Their report shows that InternLM2 achieves excellent results across benchmarks, with their 7B model surpassing prior SOTA models such as Mistral 7B.
This Technical Report is notable not so much in the AI model results, but in the in-depth details on the InternLM2 training and architecture. Many LLM training details are no longer shared, even when it comes to “open” AI models; the weights are ‘open’ but little else is shared. This report, on the other hand, is both open and detailed:
The pre-training process of InternLM2 is meticulously detailed, highlighting the preparation of diverse data types including text, code, and long-context data.

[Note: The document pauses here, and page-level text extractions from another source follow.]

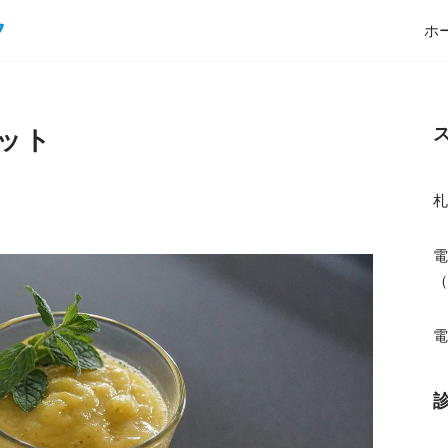
ホ
ット
電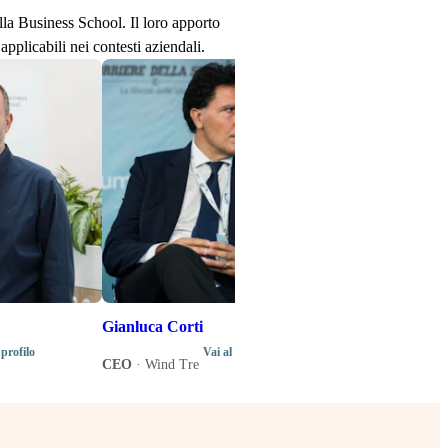
ella Business School. Il loro apporto
applicabili nei contesti aziendali.
Stefano Senard
Produttore disco
Direttore artistic
di programma del
Music Business 
Gianluca Corti
 profilo
Vai al profilo
CEO
·
Wind Tre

InternLM2 efficiently captures long-term dependencies, initially trained on 4k tokens before advancing to 32k tokens in pre-training and fine-tuning stages, exhibiting remarkable performance on the 200k ``Needle-in-a-Haystack" test. InternLM2 is further aligned using Supervised Fine-Tuning (SFT) and a novel Conditional Online Reinforcement Learning from Human Feedback (COOL RLHF) strategy that addresses conflicting human preferences and reward hacking.
Their openness gives AI researchers better understanding about their LLM building process, and it will help others seeking to replicate their efforts and build new LLMs:
By releasing InternLM2 models in different training stages and model sizes, we provide the community with insights into the model's evolution.